Did you ever find yourself having a moment and the lyrics to a song pop into your head, capturing the very feelings you are feeling? That has happened to me many times in both my personal and professional life. For instance, as my business partner and I were building a language and a customer base for our female sexual health product that improved arousal, desire and satisfaction, I kept hearing Kermit the Frog's melancholy ballad on a continuous loop.
It's not easy being green.
It seems you blend in with so many other ordinary things.
And people tend to pass you over 'cause you're not standing out like flashy sparkles in the water- or stars in the sky.
Kermit, I feel your pain. I can only imagine how hard it is being a frog, but it sure was and sometimes still is hard to be a VAGIPRENEUR (SM). Any one in this space has faced big hurdles at every turn to get the word out regarding options for female satisfaction - even clinically-proven ones. Cable stations, radio stations, websites, celebrities, reality TV shows - no one wanted to talk about female satisfaction.
Just 3 years, the cover story of the New York Times Magazine was called, Unexcited? There May Be a Pill for That. The article spoke about a range of developments for female satisfaction. And here's the part where I felt like Kermit. According to the author, a noted expert in the field, more than one adviser to the industry told me that companies worried about the prospect that their study results would be too strong, that the F.D.A. would reject an application out of concern that a chemical would lead to female excesses, crazed binges of infidelity, societal splintering. Seriously, industry doesn't want these products to work because women who have options for satisfaction might be roaming the streets in heat? I don't recall hearing those same concerns over the last 18 years about the societal dangers of men wielding four-hour erections in the streets.

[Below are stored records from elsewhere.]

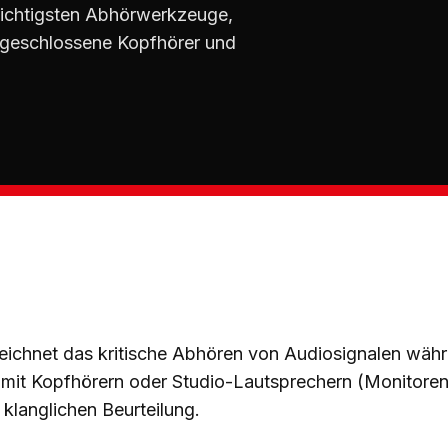
wichtigsten Abhörwerkzeuge,
. geschlossene Kopfhörer und
ichnet das kritische Abhören von Audiosignalen wä
 mit Kopfhörern oder Studio-Lautsprechern (Monitoren
klanglichen Beurteilung.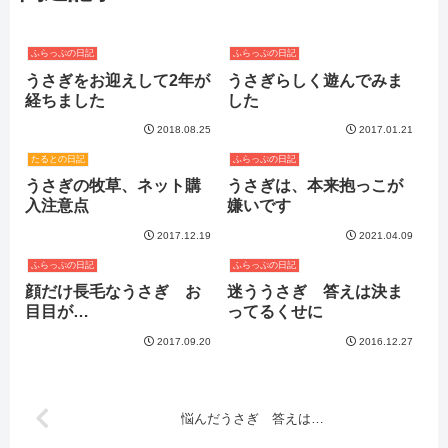
ふらっぷの日記
ふらっぷの日記
うさぎをお迎えして2年が
うさぎらしく遊んでみま
経ちました
した
2018.08.25
2017.01.21
たるとの日記
ふらっぷの日記
うさぎの牧草、ネット購
うさぎは、本来抱っこが
入注意点
嫌いです
2017.12.19
2021.04.09
ふらっぷの日記
ふらっぷの日記
顔だけ長毛なうさぎ お
迷ううさぎ 答えは決ま
目目が…
ってるくせに
2017.09.20
2016.12.27
悩んだうさぎ 答えは…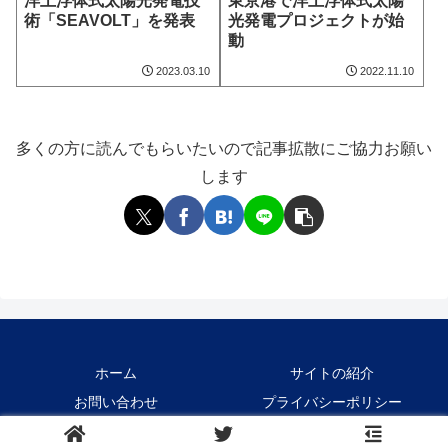
洋上浮体式太陽光発電技
東京港で洋上浮体式太陽
術「SEAVOLT」を発表
光発電プロジェクトが始
動
2023.03.10
2022.11.10
多くの方に読んでもらいたいので記事拡散にご協力お願い
します
ホーム
サイトの紹介
お問い合わせ
プライバシーポリシー
Copyright © 2021-2026 Crane1000 All Rights Reserved.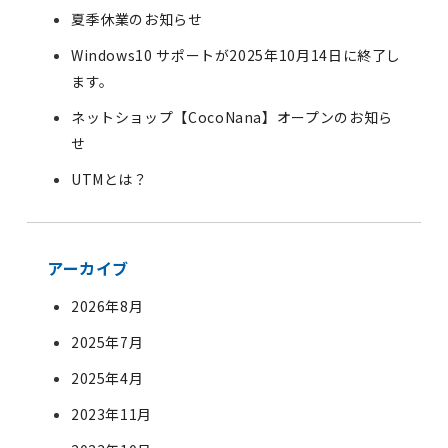
夏季休業のお知らせ
Windows10 サポートが2025年10月14日に終了し
ます。
ネットショップ【CocoNana】オープンのお知ら
せ
UTMとは？
アーカイブ
2026年8月
2025年7月
2025年4月
2023年11月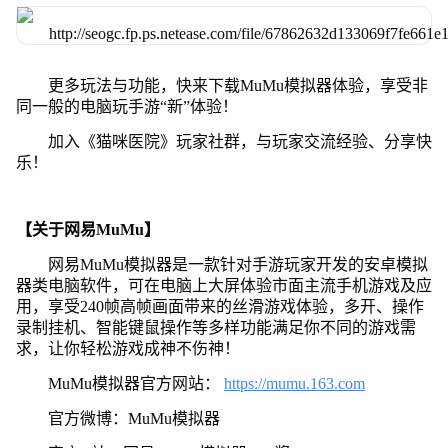
更多玩法与功能，快来下载MuMu模拟器体验，享受非
同一般的电脑玩手游“新”体验！
加入《猫咪医院》玩家社群，与玩家交流经验、分享快
乐！
【关于网易MuMu】
网易MuMu模拟器是一款针对手游玩家开发的安卓模拟
器类电脑软件，可在电脑上大屏体验市面主流手机游戏及应
用，享受240帧高帧画面带来的丝滑游戏体验，多开、操作
录制挂机、智能键鼠操作等多样功能满足你不同的游戏需
求，让你轻松游戏成神不伤神！
MuMu模拟器官方网站：
https://mumu.163.com
官方微博：MuMu模拟器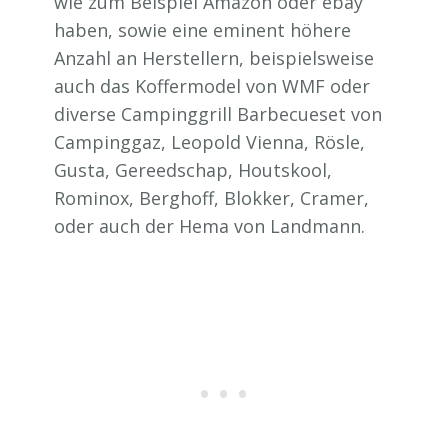
wie zum Beispiel Amazon oder ebay
haben, sowie eine eminent höhere
Anzahl an Herstellern, beispielsweise
auch das Koffermodel von WMF oder
diverse Campinggrill Barbecueset von
Campinggaz, Leopold Vienna, Rösle,
Gusta, Gereedschap, Houtskool,
Rominox, Berghoff, Blokker, Cramer,
oder auch der Hema von Landmann.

And just a couple of years ago, our company was excited about a potential big break. We were going to be in the gift bags (you know those celebrity giveaways for people who already have tons of stuff) at a major awards show. We felt as if we had arrived -- national coverage, our products in the hands of celebrities, paparazzi -- the whole nine yards. BUT, in the final moments, the powers that be decided that our product was inappropriate and might make people uncomfortable. Final ruling -- no dice on the gift bag. Cue Kermit in the background.
But alas I don't feel dejected. I am feeling a little more hopeful every day, every month, every year. I am starting to hear Kermit in much lower volume and hearing Bob Dylan's voice pick up steam.
Come gather 'round people
Wherever you roam
And admit that the waters
Around you have grown
Your old road is rapidly agin'
Please get out of the new one
If you can't lend your hand
For the times they are a-changin'
So what has caused this change -- evidence that times are really changin'? This past February, the airwaves were on fire over the controversy of the inclusion of a device to enhance physical arousal and increase interest in sex in the Oscar gift bags -- the gift bag of all gift bags for the awards show of all awards show. The Academy of Motion Picture Arts and Sciences (the ones who give out those golden statuettes) went nuts saying that this product and some others were giving Oscars a bad name. BUT friends following at home, this time no one got cold feet. Sure, people screamed and yelled and objected, but the product stayed in the bag - and I am sure that many of the recipients were happy with their gift (whether they won an award or not).
Just a few weeks ago, the same media organization that ran the article expressing concern over sex-crazed binges published an article on the front page of its Sunday Review section. The New York Times headline read The Tampon of the Future. Imagine my delight that the article covered a lot of ground about exciting developments in female health, the growing importance of female networks for product development and the possibilities of this new technology.
Menstrual flow contains more than just blood; it is also rich with cells shed by the ovaries and uterus. Those cells, paired with genomics tools, might open up a window on women's bodies and give early warning of cancer and reproductive diseases.
Well look at that - the world didn't grind to a halt with the mention of the benefits of menstrual flow in the Times. I also particularly liked the reference from Eric von Hippel, an innovation expert at MIT. What we find is that functionally novel innovations -- those for which a market is not yet defined -- tend to come from users. The reason users are so inventive is twofold. One is that they know the needs firsthand. The other is that they have skin in the game. I think that is Eric von Hippel's way of saying, You Go, Girl!
Who knows, pretty soon, maybe people won't squirm when they hear the word vagina, and we might even hear it online, on TV, all over. So I am going to hang in there as a VAGIPRENEUR (SM) - watching and participating in these changin' times.